While the advice profession is broadly supportive of the Treasury Laws Amendment (Delivering Better Financial Outcomes and Other Measures) Bill 2024, it has expressed fierce opposition to a reworked section 99FA of the SIS Act, arguing that it would only exasperate the red tape and therefore the cost of advice.
The changes proposed in the bill require funds to review clients’ statements of advice (SOAs) before they can satisfy members’ requests for payment of advice.
The advice profession recently learnt that the government had amended the explanatory memorandum (EM) to clarify that it does not require a rigorous review of each SOA, however the profession and legal experts have argued that changes to the EM are not adequate and that the legislation itself needs to be amended.
The controversial changes to section 99FA took centrestage during the Senate economics legislation committee’s public hearing into the first bill stemming from the Quality of Advice Review.

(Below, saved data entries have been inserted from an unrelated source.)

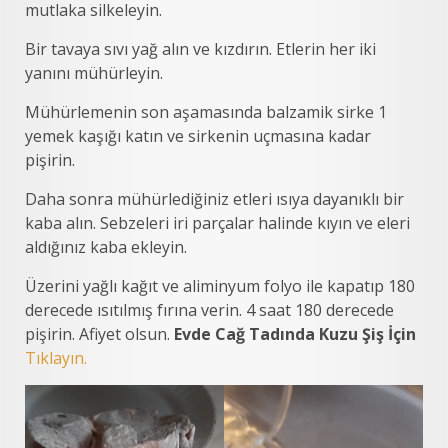
mutlaka silkeleyin.
Bir tavaya sıvı yağ alın ve kızdırın. Etlerin her iki
yanını mühürleyin.
Mühürlemenin son aşamasında balzamik sirke 1
yemek kaşığı katın ve sirkenin uçmasına kadar
pişirin.
Daha sonra mühürlediğiniz etleri ısıya dayanıklı bir
kaba alın. Sebzeleri iri parçalar halinde kıyın ve eleri
aldığınız kaba ekleyin.
Üzerini yağlı kağıt ve aliminyum folyo ile kapatıp 180
derecede ısıtılmış fırına verin. 4 saat 180 derecede
pişirin. Afiyet olsun.
Evde Cağ Tadında Kuzu Şiş İçin
Tıklayın.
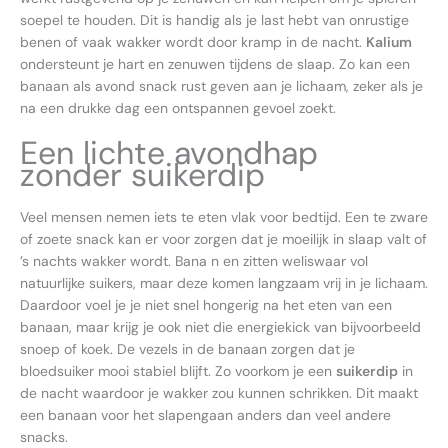
soepel te houden. Dit is handig als je last hebt van onrustige
benen of vaak wakker wordt door kramp in de nacht.
Kalium
ondersteunt je hart en zenuwen tijdens de slaap. Zo kan een
banaan als avond snack rust geven aan je lichaam, zeker als je
na een drukke dag een ontspannen gevoel zoekt.
Een lichte avondhap
zonder suikerdip
Veel mensen nemen iets te eten vlak voor bedtijd. Een te zware
of zoete snack kan er voor zorgen dat je moeilijk in slaap valt of
’s nachts wakker wordt. Bana n en zitten weliswaar vol
natuurlijke suikers, maar deze komen langzaam vrij in je lichaam.
Daardoor voel je je niet snel hongerig na het eten van een
banaan, maar krijg je ook niet die energiekick van bijvoorbeeld
snoep of koek. De vezels in de banaan zorgen dat je
bloedsuiker mooi stabiel blijft. Zo voorkom je een
suikerdip
in
de nacht waardoor je wakker zou kunnen schrikken. Dit maakt
een banaan voor het slapengaan anders dan veel andere
snacks.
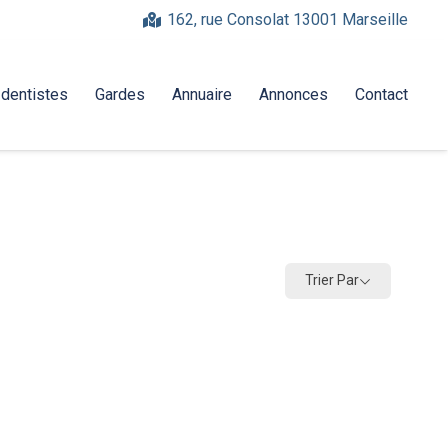
162, rue Consolat 13001 Marseille
-dentistes
Gardes
Annuaire
Annonces
Contact
Trier Par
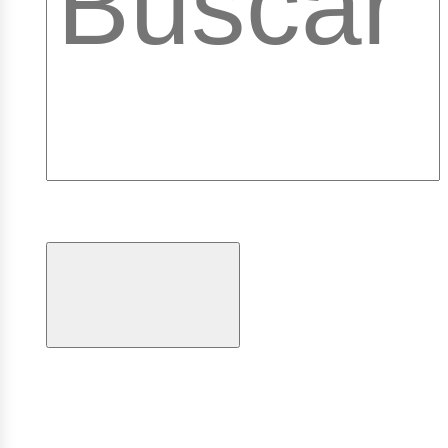
ibrar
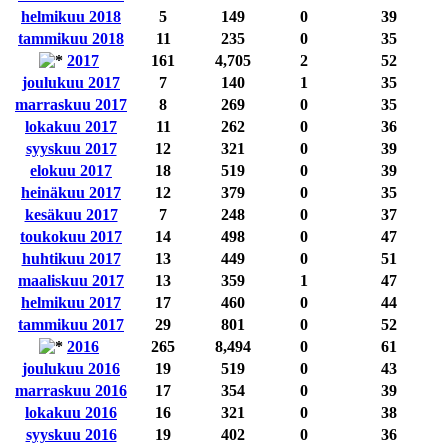
helmikuu 2018
5
149
0
39
tammikuu 2018
11
235
0
35
2017
161
4,705
2
52
joulukuu 2017
7
140
1
35
marraskuu 2017
8
269
0
35
lokakuu 2017
11
262
0
36
syyskuu 2017
12
321
0
39
elokuu 2017
18
519
0
39
heinäkuu 2017
12
379
0
35
kesäkuu 2017
7
248
0
37
toukokuu 2017
14
498
0
47
huhtikuu 2017
13
449
0
51
maaliskuu 2017
13
359
1
47
helmikuu 2017
17
460
0
44
tammikuu 2017
29
801
0
52
2016
265
8,494
0
61
joulukuu 2016
19
519
0
43
marraskuu 2016
17
354
0
39
lokakuu 2016
16
321
0
38
syyskuu 2016
19
402
0
36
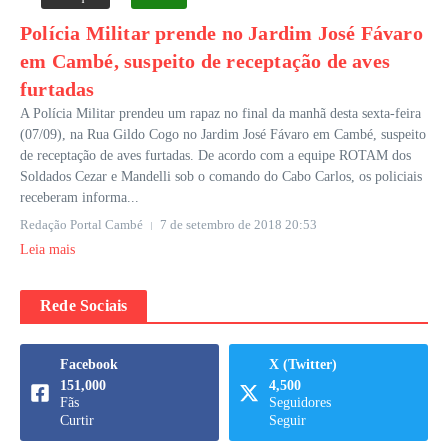
Polícia Militar prende no Jardim José Fávaro
em Cambé, suspeito de receptação de aves
furtadas
A Polícia Militar prendeu um rapaz no final da manhã desta sexta-feira
(07/09), na Rua Gildo Cogo no Jardim José Fávaro em Cambé, suspeito
de receptação de aves furtadas. De acordo com a equipe ROTAM dos
Soldados Cezar e Mandelli sob o comando do Cabo Carlos, os policiais
receberam informa...
Redação Portal Cambé
7 de setembro de 2018
20:53
Leia mais
Rede Sociais
Facebook
X (Twitter)
151,000
4,500
Fãs
Seguidores
Curtir
Seguir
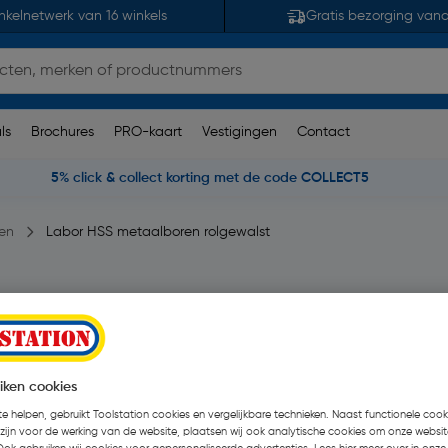
nkelnetwerk van 16 winkels
Gratis bezorging van
ls
Brochures
PRO-kaart
Vestigingen
Contact
5% click & collect korting met de code COLLECT5
en
Labor HSS metaalboren rolgewalst
6,5x101mm
6 beoordelingen
| 10 Stuks
€ 7,20
iken cookies
| Excl. btw € 5,95
e helpen, gebruikt Toolstation cookies en vergelijkbare technieken. Naast functionele cooki
 zijn voor de werking van de website, plaatsen wij ook analytische cookies om onze websit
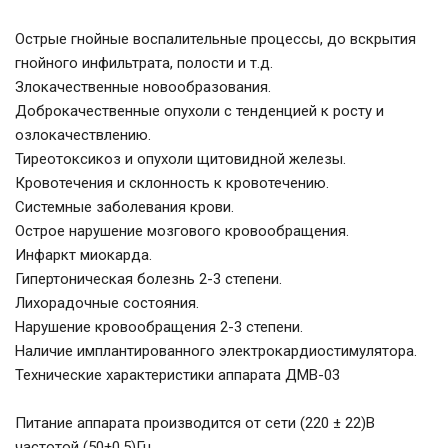
Острые гнойные воспалительные процессы, до вскрытия
гнойного инфильтрата, полости и т.д.
Злокачественные новообразования.
Доброкачественные опухоли с тенденцией к росту и
озлокачествлению.
Тиреотоксикоз и опухоли щитовидной железы.
Кровотечения и склонность к кровотечению.
Системные заболевания крови.
Острое нарушение мозгового кровообращения.
Инфаркт миокарда.
Гипертоническая болезнь 2-3 степени.
Лихорадочные состояния.
Нарушение кровообращения 2-3 степени.
Наличие имплантированного электрокардиостимулятора.
Технические характеристики аппарата ДМВ-03
Питание аппарата производится от сети (220 ± 22)В
частотой (50±0,5)Гц.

Speaking before the senate, the Super Members Council (SMC) said it strongly supports the changes and believes they do not alter the status quo, however, the Financial Advice Association Australia (FAAA), the Financial Services Council (FSC), and the Law Council of Australia (LCA), among others, argued otherwise.
Nathan Hodge, the head of submissions for the LCA’s superannuation committee, said: “We would say that the courts would likely place limited weight on the explanatory memorandum in this situation.”
Having a look over the submissions filed to government back in May, it becomes clear that it was the SMC and ASFA who first proposed additions be made to the EM to clarify that the intent of the legislation is for trustees to be able to continue to take a risk-based approach.
“To give further clarity, the government include a statement of intent for trustees to be able to continue to take a risk-based approach in the updated explanatory memorandum and the formal parliamentary consideration processes of the legislation,” the SMC said in its submission to government last month.
Similarly, ASFA, in its own submission, said its members need certainty in continuing to discharge their oversight obligations around the deduction of advice fees from members’ accounts.
“To ensure certainty for trustees regarding their oversight of the deduction of advice fees from members’ superannuation accounts, an additional statement in the explanatory memorandum to the bill should clarify there are no unintended impacts on trustee obligations,” ASFA said.
AustralianSuper, also at the time, filed its own submission to government arguing that “a clear statement in the explanatory memorandum, or from the regulators, that similar expectations will continue to apply to the amended law, would provide trustees with comfort that provided they are proactively and regularly sampling advice documents, they do not need to build new governance and assurance processes, the cost of which would be passed onto members”.
Conversely, the FAAA argued in its submission that “changes to the EM will not address the prospect of significant variation existing in the marketplace and inefficient processes becoming dominant”.
Similarly, the FSC has called for explicit changes to the bill’s provisions to ensure the regulatory burden on trustees and advisers does not increase.
While the Minister for Financial Services, Stephen Jones, has previously said that it was not his intention to create additional checks, the minister has since focused his attention elsewhere.